9.3.1 Cardiovascular Infections
Imaging plays a key role in the diagnosis of infective endocarditis (IE). Echocardiography is useful for diagnosis, risk stratification, prognosis, guiding treatment (medical vs. surgical), and monitoring re sponse to treatment. The major echocardiographic criteria for IE are vegetation and abscess. The sensitivity for diagnosis of vegetations is 75% for transthoracic echocardiography (TTE) and 85 to 90% for transesophageal echocardiography (TEE). Abscess is the second most typical finding associated with IE. The sensitivities of TTE and TEE for detecting abscesses are about 50 and 90%, respectively. Although echocardiography is the primary imaging modality used to diagnose IE, there are limitations to the test. Atypical findings are frequent, and the test may be false-negative in up to 15% of patients in whom there are preexisting conditions, such as mitral valve prolapse, and in the presence of prosthetic valves. 6
Until recently, the use of radionuclide imaging in suspected IE was limited. The development of hybrid imaging has stimulated renewed interest in radionuclide imaging for diagnosing IE and its complications. Although most investigations have focused on fluorine-18 fluorodeoxyglucose (18F-FDG) positron emission tomography/CT (PET/CT), labeled leukocyte SPECT/CT shows considerable promise. Erba et al 7 assessed the value of 99mTc-WBC scintigraphy including SPECT/CT in 131 consecutive patients with suspected IE. Results were correlated with TTE or TEE, blood cultures, and the Duke criteria. These investigators reported that 99mTc-WBC SPECT/CT was 96% (46/51) sensitive and 100% specific (80/80) for IE. Extracardiac uptake of 99mTc-WBC was present in nearly half of the patients with IE. 99mTc-WBC SPECT/CT was useful in patients with possible IE by the Duke criteria. The scan was especially valuable in patients with negative or difficult-to-interpret echocardiograms. Three patients with marantic vegetations who had false-positive echocardiograms were true negative on 99mTc-WBC SPECT/CT. These investigators concluded that 99mTc-WBC SPECT/CT reduces the rate of misdiagnosis of IE when combined with standard diagnostic tests when clinical suspicion is high but echocardiography is inconclusive; when there is a need to differentiate between septic and sterile vegetations detected on echocardiography; when echocardiographic, laboratory, and clinical data are contradictory, and when valve involvement (especially prosthetic valves) needs to be excluded during febrile episodes, sepsis, or postoperative infections.
IE is a serious complication of valve replacement that occurs in up to 6% of patients with prosthetic valves. The diagnosis of IE by echocardiography is more difficult when a prosthetic valve is involved than when a native valve is involved.
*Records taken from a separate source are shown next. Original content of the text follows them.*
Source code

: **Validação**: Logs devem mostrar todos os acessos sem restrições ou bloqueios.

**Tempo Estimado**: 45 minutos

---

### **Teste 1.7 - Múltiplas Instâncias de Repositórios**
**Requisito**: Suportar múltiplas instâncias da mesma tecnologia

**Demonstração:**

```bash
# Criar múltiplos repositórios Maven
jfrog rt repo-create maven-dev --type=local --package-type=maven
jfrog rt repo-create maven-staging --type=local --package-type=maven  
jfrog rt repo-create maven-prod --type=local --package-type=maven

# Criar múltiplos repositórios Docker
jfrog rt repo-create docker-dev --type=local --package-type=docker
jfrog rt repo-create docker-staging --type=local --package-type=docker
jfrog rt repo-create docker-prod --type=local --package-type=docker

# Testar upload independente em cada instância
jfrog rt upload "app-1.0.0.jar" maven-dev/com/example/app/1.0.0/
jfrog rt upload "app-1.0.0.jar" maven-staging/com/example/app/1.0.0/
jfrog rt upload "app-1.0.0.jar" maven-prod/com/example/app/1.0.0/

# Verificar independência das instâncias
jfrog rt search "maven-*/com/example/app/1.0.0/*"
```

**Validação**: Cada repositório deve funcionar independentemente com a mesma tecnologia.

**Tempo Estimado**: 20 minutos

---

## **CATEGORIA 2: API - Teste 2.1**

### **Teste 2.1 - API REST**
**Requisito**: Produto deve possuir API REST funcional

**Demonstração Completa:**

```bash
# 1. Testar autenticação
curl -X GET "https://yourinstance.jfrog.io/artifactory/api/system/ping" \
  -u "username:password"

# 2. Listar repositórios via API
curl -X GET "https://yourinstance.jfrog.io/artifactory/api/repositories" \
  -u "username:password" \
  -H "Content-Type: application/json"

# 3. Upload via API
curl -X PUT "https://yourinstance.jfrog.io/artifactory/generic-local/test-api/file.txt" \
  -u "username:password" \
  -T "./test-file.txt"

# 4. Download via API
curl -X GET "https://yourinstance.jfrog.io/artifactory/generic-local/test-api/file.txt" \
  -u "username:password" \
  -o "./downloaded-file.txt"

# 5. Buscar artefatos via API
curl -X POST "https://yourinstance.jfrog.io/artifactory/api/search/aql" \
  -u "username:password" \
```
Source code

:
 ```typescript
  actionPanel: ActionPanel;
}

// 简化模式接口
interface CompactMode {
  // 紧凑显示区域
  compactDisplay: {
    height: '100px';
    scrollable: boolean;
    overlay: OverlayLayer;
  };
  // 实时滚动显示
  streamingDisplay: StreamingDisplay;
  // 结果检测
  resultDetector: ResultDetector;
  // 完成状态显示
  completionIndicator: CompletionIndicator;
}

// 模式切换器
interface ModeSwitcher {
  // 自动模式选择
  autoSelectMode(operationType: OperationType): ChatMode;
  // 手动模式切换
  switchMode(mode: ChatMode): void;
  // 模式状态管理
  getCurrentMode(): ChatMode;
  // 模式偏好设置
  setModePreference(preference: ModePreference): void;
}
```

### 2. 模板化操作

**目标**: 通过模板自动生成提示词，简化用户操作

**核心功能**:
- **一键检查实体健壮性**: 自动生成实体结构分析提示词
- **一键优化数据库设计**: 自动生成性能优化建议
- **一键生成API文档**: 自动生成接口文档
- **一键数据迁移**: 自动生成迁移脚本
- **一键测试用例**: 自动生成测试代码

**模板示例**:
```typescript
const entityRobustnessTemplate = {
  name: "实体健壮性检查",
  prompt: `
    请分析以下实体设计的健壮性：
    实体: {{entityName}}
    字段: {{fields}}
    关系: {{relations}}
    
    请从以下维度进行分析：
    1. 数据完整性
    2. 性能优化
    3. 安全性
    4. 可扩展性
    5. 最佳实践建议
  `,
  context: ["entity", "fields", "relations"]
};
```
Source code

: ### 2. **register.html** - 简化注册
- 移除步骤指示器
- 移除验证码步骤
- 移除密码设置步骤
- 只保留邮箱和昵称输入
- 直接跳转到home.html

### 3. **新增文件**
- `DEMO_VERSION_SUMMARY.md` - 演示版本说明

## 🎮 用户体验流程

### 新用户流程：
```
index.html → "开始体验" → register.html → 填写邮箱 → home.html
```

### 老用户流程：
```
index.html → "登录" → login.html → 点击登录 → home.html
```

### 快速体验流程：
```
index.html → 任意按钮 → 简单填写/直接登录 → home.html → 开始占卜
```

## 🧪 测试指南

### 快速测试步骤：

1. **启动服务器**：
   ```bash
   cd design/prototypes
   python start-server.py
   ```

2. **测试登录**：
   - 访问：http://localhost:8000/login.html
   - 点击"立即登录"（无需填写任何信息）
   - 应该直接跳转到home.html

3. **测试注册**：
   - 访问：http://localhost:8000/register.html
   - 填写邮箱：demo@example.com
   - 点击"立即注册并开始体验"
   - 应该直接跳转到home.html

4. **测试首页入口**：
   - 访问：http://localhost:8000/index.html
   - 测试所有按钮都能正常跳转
The Duke criteria are less helpful in prosthetic valve endocarditis (PVE) because of lower sensitivity. TEE is mandatory in the evaluation of suspected PVE because of its higher sensitivity and specificity for the detection of vegetations, abscesses, and peri-valvular lesions in patients with prosthetic valves.6 Hyafil et al 8 studied 42 patients with suspected PVE and reported that patient management was affected by the results of 99mTc-WBC SPECT/CT in 12 (29%) patients (► Fig. 9.8).
The development of severe prosthetic dehiscence requiring cardiac surgery was closely related to the extent of perivalvular infection, and in this investigation, 99mTc-WBC SPECT/CT was more accurate than echocardiography for delineating the extent of infection in perivalvular regions. These investigators also found that intensity of 99mTc-WBC uptake might be useful to distinguish between those patients needing surgery and those for whom medical therapy is sufficient. They concluded that 99mTc-WBC SPECT/CT is useful in patients with suspected PVE and inconclusive TEE.